Dans notre collège, nous pensons qu'une bonne communauté locale fera un bon collège, et que les efforts intenses que tous feront pour créer ce bon collège permettront de réaliser une bonne communauté locale. Nous avons donc lancé il y a huit ans un « centre de la communauté » qui permet aux habitants du secteur de soutenir l'école. Alors qu'aujourd'hui les liens au sein des communautés locales deviennent de plus en plus ténus, nous avons décidé de lancer des activités pour permettre à la population locale de soutenir le collège et d'inclure dans notre gestion du collège toutes les ressources que possèdent le quartier. Tout a commencé par des choses élémentaires : nous avons ouvert la bibliothèque de l'école aux habitants, en leur demandant de jouer le rôle de bibliothécaires, et nous leur avons demandé de prendre soin de nos pelouses. Puis les activités se sont peu à peu élargies : des étudiants qui se destinaient à l'enseignement ont créé des cours du samedi, en anglais et d'autres matières. Le « cours du soir spécial », offert en collaboration avec une société privée, dont les médias ont parlé, fait aussi partie de nos activités locales. Actuellement, près de deux cents élèves viennent tous les samedis au collège pour suivre des cours organisés par le « centre de la communauté ». Grâce à toutes ces initiatives, le collège Wada, qui était il y a sept ans l'un des plus faible des 23 que compte l'arrondissement de Suginami n'a cessé de s'améliorer, et depuis l'an dernier, il est un des plus forts de l'arrondissement qui est bien classé dans la préfecture de Tokyo. (Diagramme 2)
Il ne faut pas à mon avis, faire trop grand cas de cette enquête sur le niveau de connaissances de nos élèves, car déterminer ce qui l'a fait progresser est plutôt difficile. Mais il va sans dire que nous n'aurions pas eu ces résultats sans la réforme des cours, et sans les activités éducatives que sont le respect des règles de politesse au sein de l'école, une bonne coordination avec les familles pour garantir que les élèves se couchent tôt, se lèvent tôt, et prennent un bon petit-déjeuner, et une bonne communication entre le collège et la communauté locale.
Les forces et les faiblesses du système éducatif japonais, telles qu'elles sont apparues après le séisme et le tsunami
Après le séisme, les médias étrangers ont chanté les louanges de la conscience collective des Japonais, ou de leur sens du devoir. A cet égard, le système éducatif japonais tel qu'il a été a montré ce qu'il savait produire.
Les dirigeants politiques et économiques, quant à eux, sont souvent critiqués pour leurs comportements indécis, mais il faut considérer que la question ne concerne pas seulement certains d'entre eux, mais aussi nous-mêmes, car elle porte sur les orientations futures de la société.

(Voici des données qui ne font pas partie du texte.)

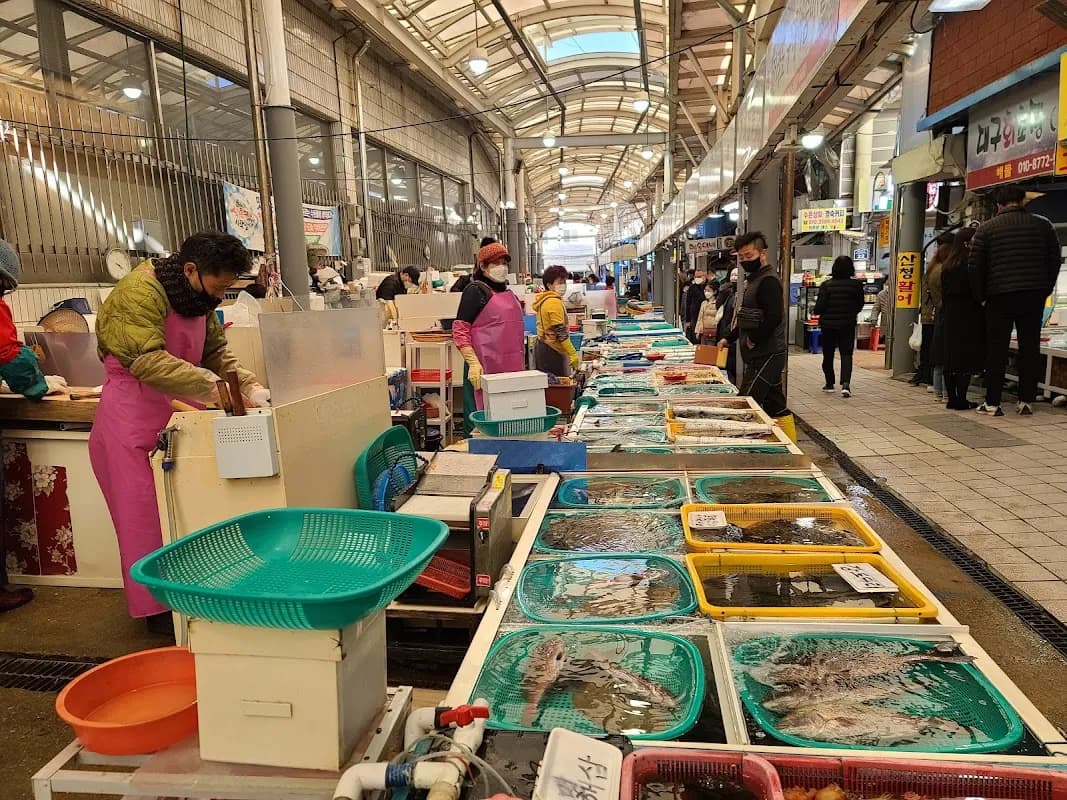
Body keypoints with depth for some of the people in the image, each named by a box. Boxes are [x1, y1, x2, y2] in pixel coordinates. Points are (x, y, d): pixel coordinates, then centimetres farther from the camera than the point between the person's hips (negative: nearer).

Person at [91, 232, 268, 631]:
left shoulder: (200, 299, 9)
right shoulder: (140, 292, -19)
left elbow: (217, 352, 8)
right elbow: (149, 361, -30)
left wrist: (251, 387, -8)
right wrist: (215, 388, -35)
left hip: (176, 412, 8)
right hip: (133, 416, -8)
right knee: (146, 513, 0)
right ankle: (156, 609, 12)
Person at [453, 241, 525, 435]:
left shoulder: (510, 294, 18)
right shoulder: (476, 290, -4)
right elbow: (460, 330, -10)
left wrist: (522, 365, 25)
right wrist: (473, 363, -20)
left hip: (512, 368, 7)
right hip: (485, 369, -7)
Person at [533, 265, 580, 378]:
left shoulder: (543, 300, 14)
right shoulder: (555, 302, -16)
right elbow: (560, 332, -21)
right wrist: (573, 354, -20)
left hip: (542, 347, 10)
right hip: (552, 351, -10)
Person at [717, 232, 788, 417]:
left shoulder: (768, 281, -13)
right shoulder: (751, 280, 18)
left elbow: (774, 317, -25)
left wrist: (754, 340, -16)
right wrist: (729, 339, 20)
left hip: (767, 356, -10)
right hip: (758, 355, 10)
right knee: (775, 405, 12)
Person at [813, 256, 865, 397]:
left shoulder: (826, 285, -11)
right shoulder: (856, 285, -6)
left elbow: (820, 307, -13)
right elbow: (860, 306, 3)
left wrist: (816, 312, 9)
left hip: (828, 324, -1)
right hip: (848, 325, 1)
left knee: (828, 354, 14)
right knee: (846, 354, 2)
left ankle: (829, 383, 22)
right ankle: (845, 384, -15)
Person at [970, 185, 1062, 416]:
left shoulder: (986, 228, 0)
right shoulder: (1043, 225, 6)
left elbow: (974, 266, -2)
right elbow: (1054, 260, 8)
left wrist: (981, 297, 6)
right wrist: (1045, 291, 16)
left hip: (999, 296, -2)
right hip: (1034, 296, 2)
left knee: (996, 350, 2)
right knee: (1030, 348, 8)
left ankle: (992, 403, 3)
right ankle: (1026, 401, 10)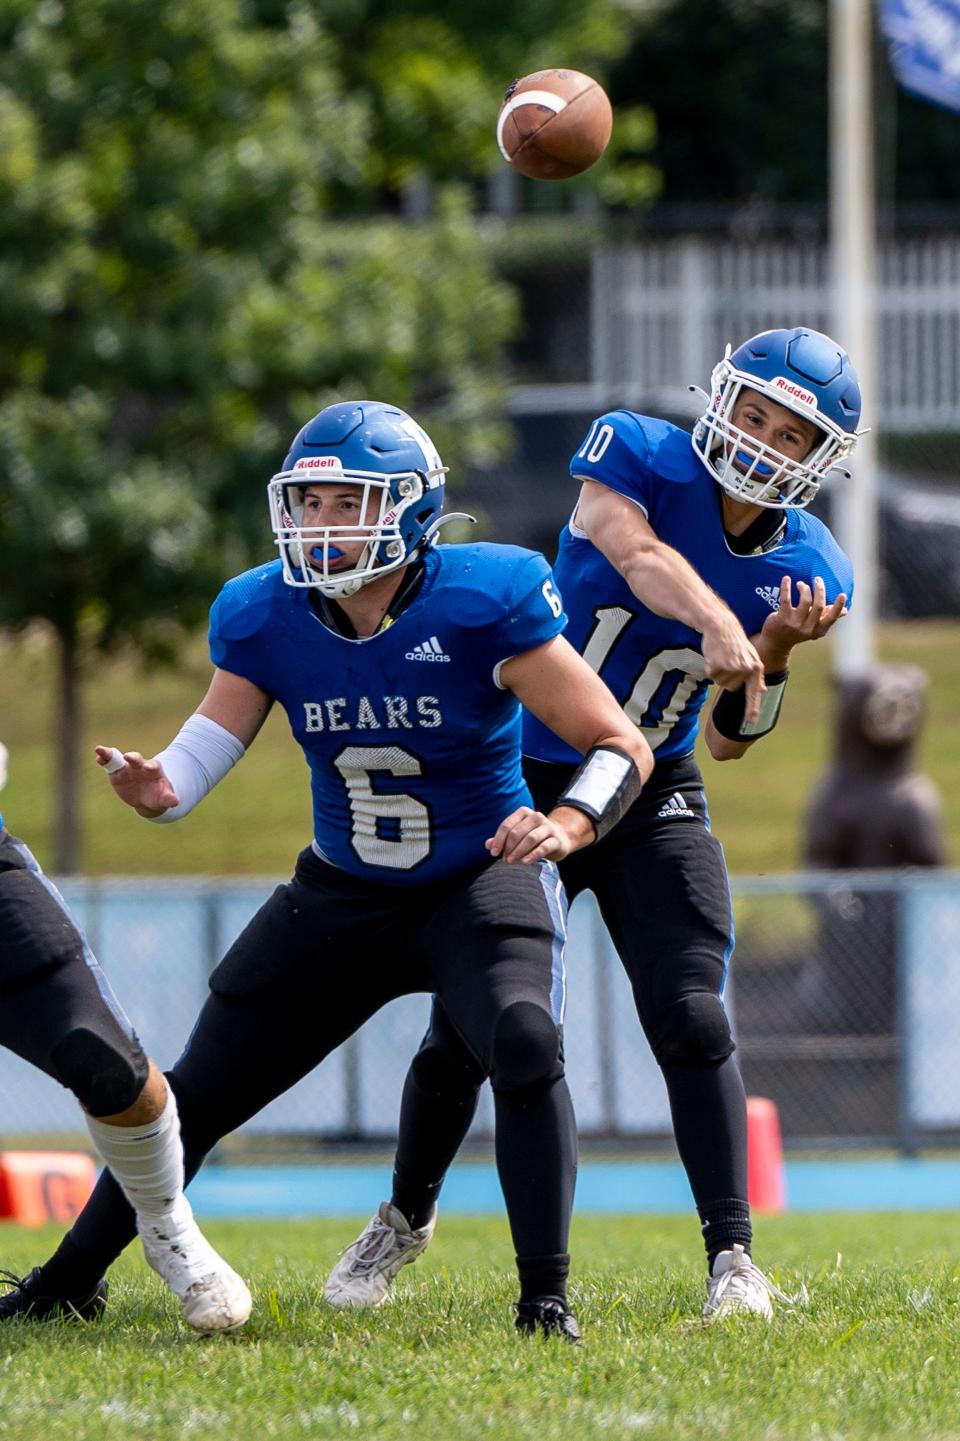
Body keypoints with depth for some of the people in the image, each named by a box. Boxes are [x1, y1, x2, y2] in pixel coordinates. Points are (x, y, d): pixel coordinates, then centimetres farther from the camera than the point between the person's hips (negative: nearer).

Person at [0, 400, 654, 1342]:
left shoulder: (483, 609, -23)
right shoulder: (265, 620, -11)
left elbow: (623, 749, -20)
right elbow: (209, 745, -10)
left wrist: (568, 824, -41)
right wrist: (157, 788, -34)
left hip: (479, 879, -4)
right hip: (343, 895, 4)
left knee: (525, 1048, -33)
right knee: (199, 1091, 8)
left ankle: (545, 1299, -22)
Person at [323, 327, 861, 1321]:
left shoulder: (808, 571, -4)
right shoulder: (636, 455, -14)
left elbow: (728, 741, -1)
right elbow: (635, 549, -37)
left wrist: (776, 651, -19)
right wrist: (714, 623, -55)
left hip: (653, 803, 2)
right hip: (525, 785, -2)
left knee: (692, 1022, -15)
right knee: (465, 1033, 3)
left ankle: (732, 1255, -5)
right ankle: (407, 1215, 28)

Si ce sens de responsabilité manque chez les Japonais, ne serait-ce pas la faute de l’éducation ?
Nous devons veiller à ne pas reproduire avec les nouvelles directives pour l'enseignement l'écart constaté dans le cas de l'enseignement yutori, sans pression, entre l'idéal de la politique nationale et la réalité des établissement d'enseignements. Pour ne pas répéter les mêmes erreurs, ce qui compte d'abord est « l'aptitude à penser indépendamment » qui sache inclure à la fois les politiciens et les écoles, la force qui permettra aux enfants de prendre leur indépendance dans la société de demain.